Some Baptist contributions during the war years take place away from battlefields. Words themselves are powerful, ever more so as the war nears the one year anniversary of the firing upon Fort Sumter.
Perhaps the most notable moment this month among Baptists of the North occurs on a Wednesday night at the First Baptist Church of Philadelphia. A guest speaker, 28-year old Joseph Gilmore, graduate of Brown University and Newton Theological Seminary, preaches on Psalm 23, focusing on the sentence, “He leadeth me beside the still waters.” As Gilmore later recounts:
Those words took hold of me as they had never done before, and I saw them in a significance and wondrous beauty of which I had never dreamed.

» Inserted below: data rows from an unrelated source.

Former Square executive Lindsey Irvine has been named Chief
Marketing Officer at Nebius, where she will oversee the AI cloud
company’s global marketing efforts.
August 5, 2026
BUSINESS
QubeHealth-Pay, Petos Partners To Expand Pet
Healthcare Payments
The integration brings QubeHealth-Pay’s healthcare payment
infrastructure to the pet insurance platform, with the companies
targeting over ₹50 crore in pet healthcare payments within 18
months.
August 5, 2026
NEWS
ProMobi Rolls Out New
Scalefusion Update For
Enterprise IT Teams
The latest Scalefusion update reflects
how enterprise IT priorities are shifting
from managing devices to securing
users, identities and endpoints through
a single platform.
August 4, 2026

It was the darkest hour of the Civil War. I did not refer to that fact—that is, I don’t think I did—but it may subconsciously have led me to realize that God’s leadership is the one significant fact in human experience, that it makes no difference how we are led, or whither we are led, so long as we are sure God is leading us.

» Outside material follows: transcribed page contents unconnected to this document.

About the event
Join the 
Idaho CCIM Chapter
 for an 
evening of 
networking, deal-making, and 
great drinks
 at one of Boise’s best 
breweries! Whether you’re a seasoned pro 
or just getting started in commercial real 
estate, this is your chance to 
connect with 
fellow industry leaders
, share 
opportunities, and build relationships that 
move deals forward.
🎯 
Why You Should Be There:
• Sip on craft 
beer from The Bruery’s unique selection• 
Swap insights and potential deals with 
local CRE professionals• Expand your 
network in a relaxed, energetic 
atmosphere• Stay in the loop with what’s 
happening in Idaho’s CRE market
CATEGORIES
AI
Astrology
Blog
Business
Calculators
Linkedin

At the close of the meeting a few of us in the parlor of my host, good Deacon Wattson, kept on talking about the thought which I had emphasized; and then and there, on a blank page of the brief from which I had intended to speak, I penciled the hymn, talking and writing at the same time, then handed it to my wife and thought no more about it. She sent it to The Watchman and Reflector, a paper published in Boston, where it was first printed. I did not know until 1865 that my hymn had been set to music by William B. Bradbury. I went to Rochester [New York] to preach as a candidate before the Second Baptist Church. Going into their chapel on arrival in the city, I picked up a hymnal to see what they were singing, and opened it at my own hymn, He Leadeth Me.
Gilmore’s hymn becomes the most enduring Baptist-penned hymn written during the Civil War.